**EXERCISE**: Starting at the line that has "middle mcp: (237, 247)" and stopping after the line that has "pinky tip: (260, 314)", reproduce the listing below exactly; omit everything else.

↓↓↓

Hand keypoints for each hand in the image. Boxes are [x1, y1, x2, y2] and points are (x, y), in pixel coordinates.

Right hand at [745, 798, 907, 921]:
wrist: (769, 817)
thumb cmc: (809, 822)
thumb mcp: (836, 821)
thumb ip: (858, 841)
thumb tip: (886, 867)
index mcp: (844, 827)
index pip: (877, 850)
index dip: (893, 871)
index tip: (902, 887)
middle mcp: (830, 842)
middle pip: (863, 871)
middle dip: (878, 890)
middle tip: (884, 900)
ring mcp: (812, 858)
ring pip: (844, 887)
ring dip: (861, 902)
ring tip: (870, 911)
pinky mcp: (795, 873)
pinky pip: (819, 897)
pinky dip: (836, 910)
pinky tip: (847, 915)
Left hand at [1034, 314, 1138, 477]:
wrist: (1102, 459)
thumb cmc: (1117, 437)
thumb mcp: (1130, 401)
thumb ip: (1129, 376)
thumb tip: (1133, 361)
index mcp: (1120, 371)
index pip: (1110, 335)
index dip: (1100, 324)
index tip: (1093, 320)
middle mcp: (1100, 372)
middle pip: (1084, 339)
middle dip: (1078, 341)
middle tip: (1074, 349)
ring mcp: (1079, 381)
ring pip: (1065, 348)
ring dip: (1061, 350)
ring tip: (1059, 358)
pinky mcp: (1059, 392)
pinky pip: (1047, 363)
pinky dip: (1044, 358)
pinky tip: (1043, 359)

↑↑↑
↓↓↓

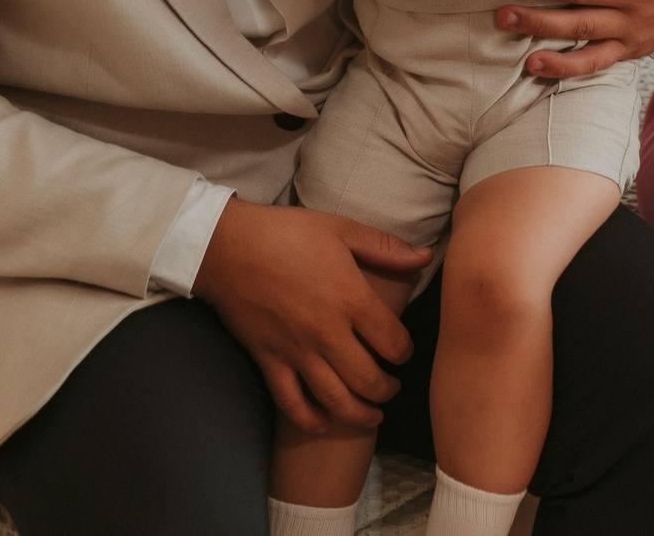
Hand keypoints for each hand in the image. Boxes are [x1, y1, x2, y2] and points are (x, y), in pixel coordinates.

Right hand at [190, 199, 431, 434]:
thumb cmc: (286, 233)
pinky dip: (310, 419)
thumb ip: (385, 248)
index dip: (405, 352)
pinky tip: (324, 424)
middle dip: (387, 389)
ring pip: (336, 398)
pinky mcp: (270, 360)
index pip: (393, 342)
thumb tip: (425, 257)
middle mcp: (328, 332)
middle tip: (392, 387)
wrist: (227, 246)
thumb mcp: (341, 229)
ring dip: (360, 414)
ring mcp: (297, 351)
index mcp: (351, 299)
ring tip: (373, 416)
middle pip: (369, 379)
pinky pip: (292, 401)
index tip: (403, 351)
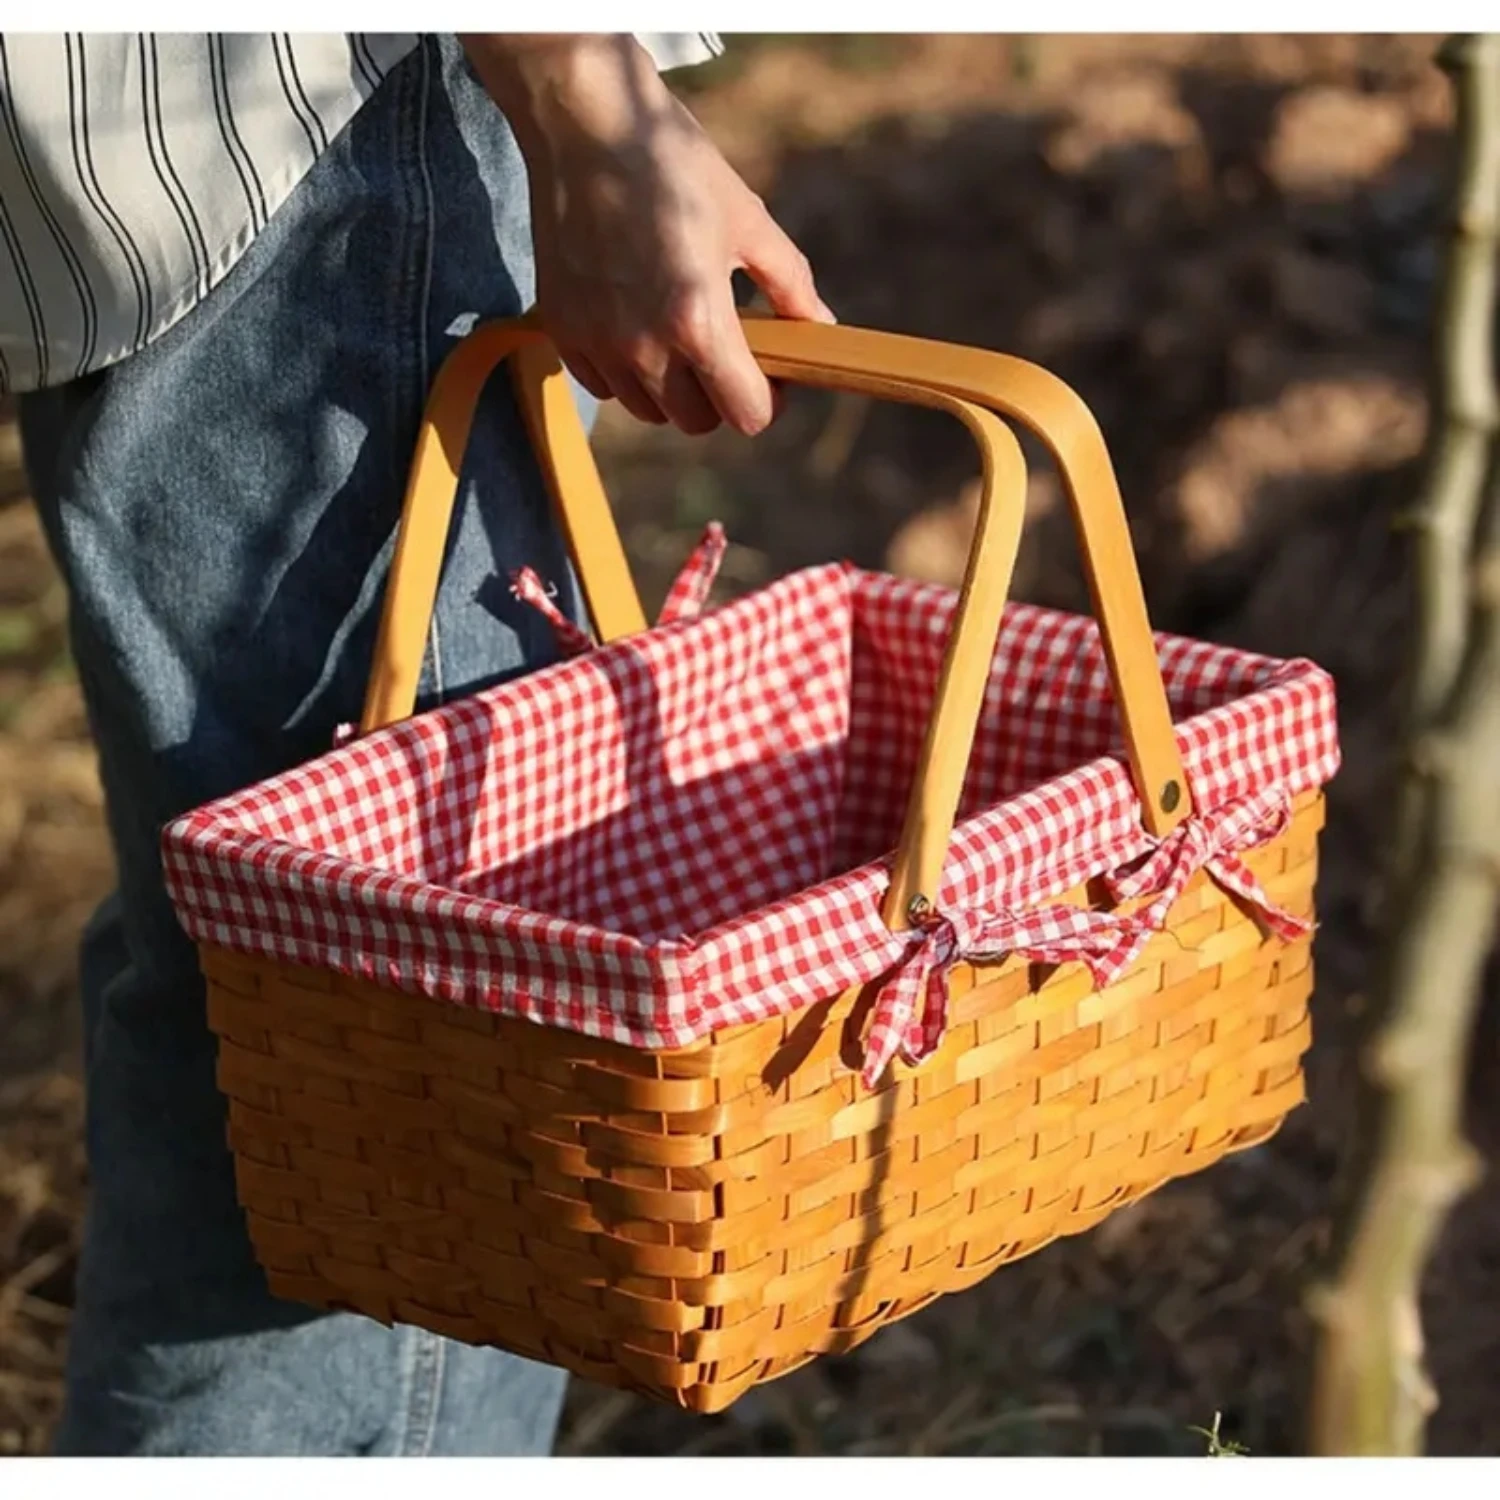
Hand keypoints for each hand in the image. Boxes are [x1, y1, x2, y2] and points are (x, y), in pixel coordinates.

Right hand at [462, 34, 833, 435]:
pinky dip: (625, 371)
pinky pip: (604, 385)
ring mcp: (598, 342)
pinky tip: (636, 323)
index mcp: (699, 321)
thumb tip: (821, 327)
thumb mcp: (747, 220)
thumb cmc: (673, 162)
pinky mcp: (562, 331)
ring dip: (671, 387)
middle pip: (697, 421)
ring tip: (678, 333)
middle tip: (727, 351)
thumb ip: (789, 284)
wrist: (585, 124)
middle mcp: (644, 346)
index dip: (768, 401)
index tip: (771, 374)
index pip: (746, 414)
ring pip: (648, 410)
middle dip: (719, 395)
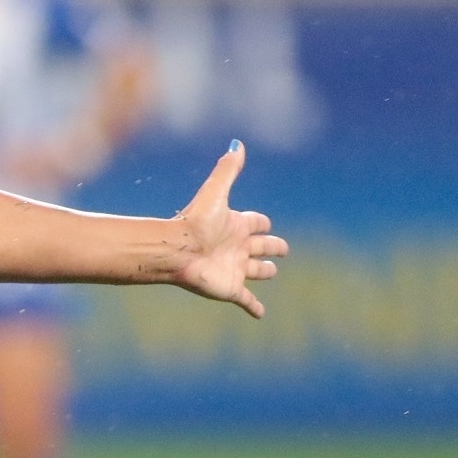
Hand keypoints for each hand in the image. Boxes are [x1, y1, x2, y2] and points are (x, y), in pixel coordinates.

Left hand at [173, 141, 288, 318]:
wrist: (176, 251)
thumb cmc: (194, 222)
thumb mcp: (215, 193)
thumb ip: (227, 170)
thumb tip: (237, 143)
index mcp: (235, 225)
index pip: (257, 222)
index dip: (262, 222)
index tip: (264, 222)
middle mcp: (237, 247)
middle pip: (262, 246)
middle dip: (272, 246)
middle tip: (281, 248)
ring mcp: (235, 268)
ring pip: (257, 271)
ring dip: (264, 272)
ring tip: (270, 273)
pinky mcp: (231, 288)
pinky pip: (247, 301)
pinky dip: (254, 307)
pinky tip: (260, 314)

↑↑↑

**RESULT**:
middle mcp: (237, 247)
middle pip: (262, 246)
middle dip: (272, 246)
middle tip: (281, 248)
ring mcp: (235, 268)
ring pip: (257, 271)
ring dip: (264, 272)
ring tip: (270, 273)
pinky mcp: (231, 288)
pinky pip: (247, 301)
pinky dip: (254, 307)
pinky tip: (260, 314)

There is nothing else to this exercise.